Relatives of killed Coptic Christians grieve by the coffins during the funeral at Abu Garnous Cathedral in the north Minya town of Maghagha on 26 May. Masked gunmen attacked a bus of Coptic Christians south of the Egyptian capital, killing at least 28 people.

Gunmen opened fire and killed at least 28 Coptic Orthodox Christians – some reports say up to 35 – and wounded about 25 others; the Copts were traveling to Ascension Day services at the Monastery of St. Samuel in Minya, southern Egypt.

Bishop Ermia, General Bishop and President of the Coptic Orthodox Cultural Center in Cairo, confirmed on his Twitter account that the slain Christians from Naslet Hanna village of El-Fashn and other towns in the Minya and Beni Suef governorates were travelling on two buses to celebrate the Coptic Feast of the Ascension, which falls 40 days after Easter.

The convoy was stopped at 9.30am on a remote desert road near El Idwa, close to the border between the Minya and Beni Suef provinces, by masked attackers armed with machine guns.

According to the Egyptian health ministry, eight to 10 masked attackers wearing military uniforms blocked the Christians’ vehicles as they were passing through the Minya region, about 220km (140 miles) south of Cairo and home to a sizeable Coptic minority.

Fr. Azra Fakhry, Vicar of the Maghagha and El-Idwa Archdiocese, told World Watch Monitor that eight Coptic workers from Deir Al-Garnous village of Maghagha, who were traveling in a pick-up truck to work at the monastery, had joined the bus convoy. When the militants intercepted their truck and two buses at gunpoint, they forced all the Copts to give over their jewellery, money and mobile phones.

They then ordered the Christians to convert to Islam, Fr. Fakhry said: “Bear witness that there is no god to be worshipped but Allah, and that Mohammed is the messenger of Allah,” they demanded. When the Copts refused, saying, “We are Christians,” the attackers opened fire, shooting most of their victims in the head. A number of children were confirmed among the dead, and all eight men in the truck were killed.

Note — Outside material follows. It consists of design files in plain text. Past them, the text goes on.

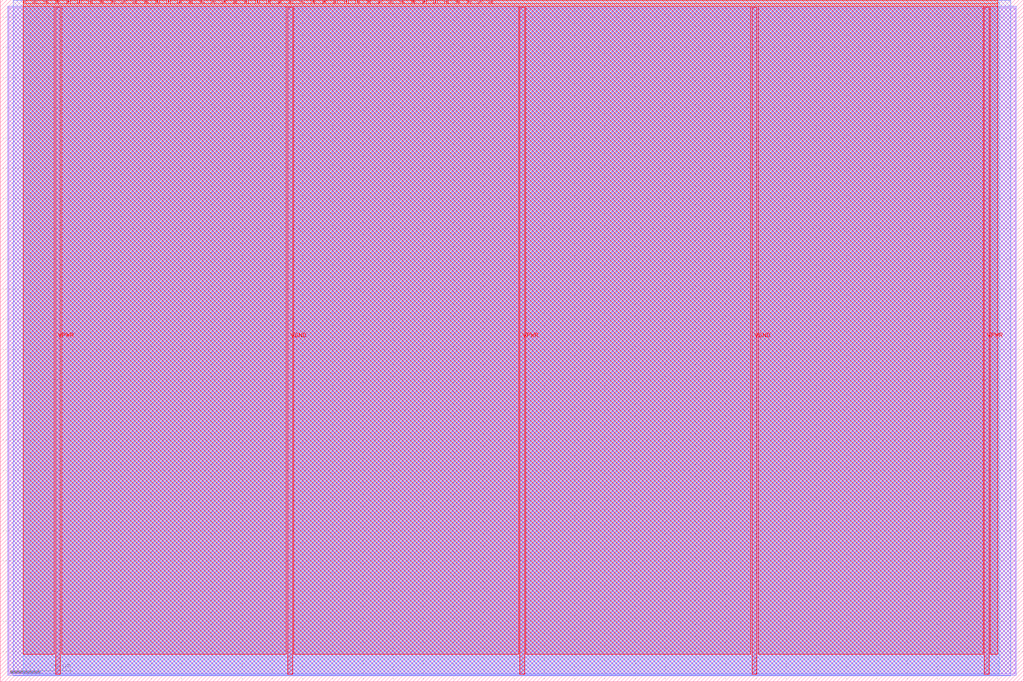
<source format=lef>
VERSION 5.7 ;
  NOWIREEXTENSIONATPIN ON ;
  DIVIDERCHAR "/" ;
  BUSBITCHARS "[]" ;
MACRO tt_um_ks_pyamnihc
  CLASS BLOCK ;
  FOREIGN tt_um_ks_pyamnihc ;
  ORIGIN 0.000 0.000 ;
  SIZE 338.560 BY 225.760 ;
  PIN VGND
    DIRECTION INOUT ;
    USE GROUND ;
    PORT
      LAYER met4 ;
        RECT 95.080 2.480 96.680 223.280 ;
    END
    PORT
      LAYER met4 ;
        RECT 248.680 2.480 250.280 223.280 ;
    END
  END VGND
  PIN VPWR
    DIRECTION INOUT ;
    USE POWER ;
    PORT
      LAYER met4 ;
        RECT 18.280 2.480 19.880 223.280 ;
    END
    PORT
      LAYER met4 ;
        RECT 171.880 2.480 173.480 223.280 ;
    END
    PORT
      LAYER met4 ;
        RECT 325.480 2.480 327.080 223.280 ;
    END
  END VPWR
  PIN clk
    DIRECTION INPUT ;
    USE SIGNAL ;
    ANTENNAGATEAREA 0.852000 ;
    PORT
      LAYER met4 ;
        RECT 158.550 224.760 158.850 225.760 ;
    END
  END clk
  PIN ena
    DIRECTION INPUT ;
    USE SIGNAL ;
    PORT
      LAYER met4 ;
        RECT 162.230 224.760 162.530 225.760 ;
    END
  END ena
  PIN rst_n
    DIRECTION INPUT ;
    USE SIGNAL ;
    ANTENNAGATEAREA 0.159000 ;
    PORT
      LAYER met4 ;
        RECT 154.870 224.760 155.170 225.760 ;
    END
  END rst_n
  PIN ui_in[0]
    DIRECTION INPUT ;
    USE SIGNAL ;
    ANTENNAGATEAREA 0.213000 ;
    PORT
      LAYER met4 ;
        RECT 151.190 224.760 151.490 225.760 ;
    END
  END ui_in[0]
  PIN ui_in[1]
    DIRECTION INPUT ;
    USE SIGNAL ;
    ANTENNAGATEAREA 0.196500 ;
    PORT
      LAYER met4 ;
        RECT 147.510 224.760 147.810 225.760 ;
    END
  END ui_in[1]
  PIN ui_in[2]
    DIRECTION INPUT ;
    USE SIGNAL ;
    ANTENNAGATEAREA 0.196500 ;
    PORT
      LAYER met4 ;
        RECT 143.830 224.760 144.130 225.760 ;
    END
  END ui_in[2]
  PIN ui_in[3]
    DIRECTION INPUT ;
    USE SIGNAL ;
    ANTENNAGATEAREA 0.196500 ;
    PORT
      LAYER met4 ;
        RECT 140.150 224.760 140.450 225.760 ;
    END
  END ui_in[3]
  PIN ui_in[4]
    DIRECTION INPUT ;
    USE SIGNAL ;
    ANTENNAGATEAREA 0.213000 ;
    PORT
      LAYER met4 ;
        RECT 136.470 224.760 136.770 225.760 ;
    END
  END ui_in[4]
  PIN ui_in[5]
    DIRECTION INPUT ;
    USE SIGNAL ;
    ANTENNAGATEAREA 0.213000 ;
    PORT
      LAYER met4 ;
        RECT 132.790 224.760 133.090 225.760 ;
    END
  END ui_in[5]
  PIN ui_in[6]
    DIRECTION INPUT ;
    USE SIGNAL ;
    ANTENNAGATEAREA 0.196500 ;
    PORT
      LAYER met4 ;
        RECT 129.110 224.760 129.410 225.760 ;
    END
  END ui_in[6]
  PIN ui_in[7]
    DIRECTION INPUT ;
    USE SIGNAL ;
    ANTENNAGATEAREA 0.196500 ;
    PORT
      LAYER met4 ;
        RECT 125.430 224.760 125.730 225.760 ;
    END
  END ui_in[7]
  PIN uio_in[0]
    DIRECTION INPUT ;
    USE SIGNAL ;
    ANTENNAGATEAREA 0.196500 ;
    PORT
      LAYER met4 ;
        RECT 121.750 224.760 122.050 225.760 ;
    END
  END uio_in[0]
  PIN uio_in[1]
    DIRECTION INPUT ;
    USE SIGNAL ;
    ANTENNAGATEAREA 0.159000 ;
    PORT
      LAYER met4 ;
        RECT 118.070 224.760 118.370 225.760 ;
    END
  END uio_in[1]
  PIN uio_in[2]
    DIRECTION INPUT ;
    USE SIGNAL ;
    ANTENNAGATEAREA 0.196500 ;
    PORT
      LAYER met4 ;
        RECT 114.390 224.760 114.690 225.760 ;
    END
  END uio_in[2]
  PIN uio_in[3]
    DIRECTION INPUT ;
    USE SIGNAL ;
    ANTENNAGATEAREA 0.213000 ;
    PORT
      LAYER met4 ;
        RECT 110.710 224.760 111.010 225.760 ;
    END
  END uio_in[3]
  PIN uio_in[4]
    DIRECTION INPUT ;
    USE SIGNAL ;
    ANTENNAGATEAREA 0.196500 ;
    PORT
      LAYER met4 ;
        RECT 107.030 224.760 107.330 225.760 ;
    END
  END uio_in[4]
  PIN uio_in[5]
    DIRECTION INPUT ;
    USE SIGNAL ;
    ANTENNAGATEAREA 0.196500 ;
    PORT
      LAYER met4 ;
        RECT 103.350 224.760 103.650 225.760 ;
    END
  END uio_in[5]
  PIN uio_in[6]
    DIRECTION INPUT ;
    USE SIGNAL ;
    ANTENNAGATEAREA 0.196500 ;
    PORT
      LAYER met4 ;
        RECT 99.670 224.760 99.970 225.760 ;
    END
  END uio_in[6]
  PIN uio_in[7]
    DIRECTION INPUT ;
    USE SIGNAL ;
    ANTENNAGATEAREA 0.196500 ;
    PORT
      LAYER met4 ;
        RECT 95.990 224.760 96.290 225.760 ;
    END
  END uio_in[7]
  PIN uio_oe[0]
    DIRECTION OUTPUT TRISTATE ;
    USE SIGNAL ;
    PORT
      LAYER met4 ;
        RECT 33.430 224.760 33.730 225.760 ;
    END
  END uio_oe[0]
  PIN uio_oe[1]
    DIRECTION OUTPUT TRISTATE ;
    USE SIGNAL ;
    PORT
      LAYER met4 ;
        RECT 29.750 224.760 30.050 225.760 ;
    END
  END uio_oe[1]
  PIN uio_oe[2]
    DIRECTION OUTPUT TRISTATE ;
    USE SIGNAL ;
    PORT
      LAYER met4 ;
        RECT 26.070 224.760 26.370 225.760 ;
    END
  END uio_oe[2]
  PIN uio_oe[3]
    DIRECTION OUTPUT TRISTATE ;
    USE SIGNAL ;
    PORT
      LAYER met4 ;
        RECT 22.390 224.760 22.690 225.760 ;
    END
  END uio_oe[3]
  PIN uio_oe[4]
    DIRECTION OUTPUT TRISTATE ;
    USE SIGNAL ;
    PORT
      LAYER met4 ;
        RECT 18.710 224.760 19.010 225.760 ;
    END
  END uio_oe[4]
  PIN uio_oe[5]
    DIRECTION OUTPUT TRISTATE ;
    USE SIGNAL ;
    PORT
      LAYER met4 ;
        RECT 15.030 224.760 15.330 225.760 ;
    END
  END uio_oe[5]
  PIN uio_oe[6]
    DIRECTION OUTPUT TRISTATE ;
    USE SIGNAL ;
    PORT
      LAYER met4 ;
        RECT 11.350 224.760 11.650 225.760 ;
    END
  END uio_oe[6]
  PIN uio_oe[7]
    DIRECTION OUTPUT TRISTATE ;
    USE SIGNAL ;
    PORT
      LAYER met4 ;
        RECT 7.670 224.760 7.970 225.760 ;
    END
  END uio_oe[7]
  PIN uio_out[0]
    DIRECTION OUTPUT TRISTATE ;
    USE SIGNAL ;
    PORT
      LAYER met4 ;
        RECT 62.870 224.760 63.170 225.760 ;
    END
  END uio_out[0]
  PIN uio_out[1]
    DIRECTION OUTPUT TRISTATE ;
    USE SIGNAL ;
    PORT
      LAYER met4 ;
        RECT 59.190 224.760 59.490 225.760 ;
    END
  END uio_out[1]
  PIN uio_out[2]
    DIRECTION OUTPUT TRISTATE ;
    USE SIGNAL ;
    ANTENNADIFFAREA 0.795200 ;
    PORT
      LAYER met4 ;
        RECT 55.510 224.760 55.810 225.760 ;
    END
  END uio_out[2]
  PIN uio_out[3]
    DIRECTION OUTPUT TRISTATE ;
    USE SIGNAL ;
    PORT
      LAYER met4 ;
        RECT 51.830 224.760 52.130 225.760 ;
    END
  END uio_out[3]
  PIN uio_out[4]
    DIRECTION OUTPUT TRISTATE ;
    USE SIGNAL ;
    ANTENNADIFFAREA 0.445500 ;
    PORT
      LAYER met4 ;
        RECT 48.150 224.760 48.450 225.760 ;
    END
  END uio_out[4]
  PIN uio_out[5]
    DIRECTION OUTPUT TRISTATE ;
    USE SIGNAL ;
    ANTENNADIFFAREA 0.795200 ;
    PORT
      LAYER met4 ;
        RECT 44.470 224.760 44.770 225.760 ;
    END
  END uio_out[5]
  PIN uio_out[6]
    DIRECTION OUTPUT TRISTATE ;
    USE SIGNAL ;
    ANTENNADIFFAREA 0.795200 ;
    PORT
      LAYER met4 ;
        RECT 40.790 224.760 41.090 225.760 ;
    END
  END uio_out[6]
  PIN uio_out[7]
    DIRECTION OUTPUT TRISTATE ;
    USE SIGNAL ;
    ANTENNADIFFAREA 0.795200 ;
    PORT
      LAYER met4 ;
        RECT 37.110 224.760 37.410 225.760 ;
    END
  END uio_out[7]
  PIN uo_out[0]
    DIRECTION OUTPUT TRISTATE ;
    USE SIGNAL ;
    ANTENNADIFFAREA 0.795200 ;
    PORT
      LAYER met4 ;
        RECT 92.310 224.760 92.610 225.760 ;
    END
  END uo_out[0]
  PIN uo_out[1]
    DIRECTION OUTPUT TRISTATE ;
    USE SIGNAL ;
    ANTENNADIFFAREA 0.795200 ;
    PORT
      LAYER met4 ;
        RECT 88.630 224.760 88.930 225.760 ;
    END
  END uo_out[1]
  PIN uo_out[2]
    DIRECTION OUTPUT TRISTATE ;
    USE SIGNAL ;
    ANTENNADIFFAREA 0.795200 ;
    PORT
      LAYER met4 ;
        RECT 84.950 224.760 85.250 225.760 ;
    END
  END uo_out[2]
  PIN uo_out[3]
    DIRECTION OUTPUT TRISTATE ;
    USE SIGNAL ;
    ANTENNADIFFAREA 0.795200 ;
    PORT
      LAYER met4 ;
        RECT 81.270 224.760 81.570 225.760 ;
    END
  END uo_out[3]
  PIN uo_out[4]
    DIRECTION OUTPUT TRISTATE ;
    USE SIGNAL ;
    ANTENNADIFFAREA 0.795200 ;
    PORT
      LAYER met4 ;
        RECT 77.590 224.760 77.890 225.760 ;
    END
  END uo_out[4]
  PIN uo_out[5]
    DIRECTION OUTPUT TRISTATE ;
    USE SIGNAL ;
    ANTENNADIFFAREA 0.795200 ;
    PORT
      LAYER met4 ;
        RECT 73.910 224.760 74.210 225.760 ;
    END
  END uo_out[5]
  PIN uo_out[6]
    DIRECTION OUTPUT TRISTATE ;
    USE SIGNAL ;
    ANTENNADIFFAREA 0.795200 ;
    PORT
      LAYER met4 ;
        RECT 70.230 224.760 70.530 225.760 ;
    END
  END uo_out[6]
  PIN uo_out[7]
    DIRECTION OUTPUT TRISTATE ;
    USE SIGNAL ;
    ANTENNADIFFAREA 0.795200 ;
    PORT
      LAYER met4 ;
        RECT 66.550 224.760 66.850 225.760 ;
    END
  END uo_out[7]
  OBS
      LAYER li1 ;
        RECT 2.760 2.635 335.800 223.125 ;
      LAYER met1 ;
        RECT 2.460 2.080 336.100 223.680 ;
      LAYER met2 ;
        RECT 4.240 2.050 334.320 225.605 ;
      LAYER met3 ;
        RECT 7.630 2.555 330.440 225.585 ;
      LAYER met4 ;
        RECT 8.370 224.360 10.950 225.585 ;
        RECT 12.050 224.360 14.630 225.585 ;
        RECT 15.730 224.360 18.310 225.585 ;
        RECT 19.410 224.360 21.990 225.585 ;
        RECT 23.090 224.360 25.670 225.585 ;
        RECT 26.770 224.360 29.350 225.585 ;
        RECT 30.450 224.360 33.030 225.585 ;
        RECT 34.130 224.360 36.710 225.585 ;
        RECT 37.810 224.360 40.390 225.585 ;
        RECT 41.490 224.360 44.070 225.585 ;
        RECT 45.170 224.360 47.750 225.585 ;
        RECT 48.850 224.360 51.430 225.585 ;
        RECT 52.530 224.360 55.110 225.585 ;
        RECT 56.210 224.360 58.790 225.585 ;
        RECT 59.890 224.360 62.470 225.585 ;
        RECT 63.570 224.360 66.150 225.585 ;
        RECT 67.250 224.360 69.830 225.585 ;
        RECT 70.930 224.360 73.510 225.585 ;
        RECT 74.610 224.360 77.190 225.585 ;
        RECT 78.290 224.360 80.870 225.585 ;
        RECT 81.970 224.360 84.550 225.585 ;
        RECT 85.650 224.360 88.230 225.585 ;
        RECT 89.330 224.360 91.910 225.585 ;
        RECT 93.010 224.360 95.590 225.585 ;
        RECT 96.690 224.360 99.270 225.585 ;
        RECT 100.370 224.360 102.950 225.585 ;
        RECT 104.050 224.360 106.630 225.585 ;
        RECT 107.730 224.360 110.310 225.585 ;
        RECT 111.410 224.360 113.990 225.585 ;
        RECT 115.090 224.360 117.670 225.585 ;
        RECT 118.770 224.360 121.350 225.585 ;
        RECT 122.450 224.360 125.030 225.585 ;
        RECT 126.130 224.360 128.710 225.585 ;
        RECT 129.810 224.360 132.390 225.585 ;
        RECT 133.490 224.360 136.070 225.585 ;
        RECT 137.170 224.360 139.750 225.585 ;
        RECT 140.850 224.360 143.430 225.585 ;
        RECT 144.530 224.360 147.110 225.585 ;
        RECT 148.210 224.360 150.790 225.585 ;
        RECT 151.890 224.360 154.470 225.585 ;
        RECT 155.570 224.360 158.150 225.585 ;
        RECT 159.250 224.360 161.830 225.585 ;
        RECT 162.930 224.360 329.985 225.585 ;
        RECT 7.655 223.680 329.985 224.360 ;
        RECT 7.655 9.015 17.880 223.680 ;
        RECT 20.280 9.015 94.680 223.680 ;
        RECT 97.080 9.015 171.480 223.680 ;
        RECT 173.880 9.015 248.280 223.680 ;
        RECT 250.680 9.015 325.080 223.680 ;
        RECT 327.480 9.015 329.985 223.680 ;
  END
END tt_um_ks_pyamnihc
END LIBRARY


</source>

No immediate claim for the attack has been made, although survivors of the attack said the black flag of the so-called Islamic State was displayed on the attackers’ 4×4 vehicles. They were reported to be in three vehicles.

Continuing deadly assaults

The latest attack comes in the wake of a series of deadly assaults this year against Egypt’s embattled Coptic Christian minority, who constitute about 10% of Egypt’s population of 91 million.

After twin bombings of Coptic churches that  killed 49 during packed Palm Sunday worship services in early April, Egyptian President Abdel Fattah el-Sisi ordered a national state of emergency. Coptic Pope Tawadros II had just celebrated Mass minutes before the cathedral attack in Alexandria, along the Mediterranean coast. The other bombing struck a church in Tanta, Egypt’s fifth largest populated area, between Cairo and Alexandria. Only days before the Tanta bombing, police had defused a similar bomb device in the church before it exploded.

Islamic State released a propaganda video in February, vowing to wipe out Egypt’s Coptic Christians and “liberate Cairo.”  A local IS affiliate known as Sinai Province has attempted to impose its hard-line interpretation of Islam on Egypt’s North Sinai population around Al-Arish. Hundreds of Christians fled the area and re-located to Port Said in late February and March, after the Islamists posted videos and leaflets telling Copts to leave the area or be killed. To date this year, eight Copts have been targeted and brutally murdered in the area.

Egyptian Christians have long complained that the government does not take their security concerns seriously. For their part, officials have blamed violent incidents on foreign-influenced extremists.

The Egyptian Initiative for Personal Rights recorded 77 sectarian attacks on Copts in the Minya province alone between 2011 and 2016, in addition to scores of vandalism incidents at churches and schools.

However, Al-Azhar, the centre of Islamic Sunni learning in Cairo, announced on 13 May that it would form a committee to draft a new law for submission to the Egyptian Parliament, to confront hatred and violence in the name of religion.

“I am heartbroken by the news of another awful attack on men, women and children, murdered because of their faith in Jesus Christ,” Archbishop of Canterbury Justin Welby said in a written statement on the day of the killings. “Today we stand with all those who fear for their lives because of their faith. We stand with Pope Tawadros and all the Christians of Egypt, in prayer and solidarity.”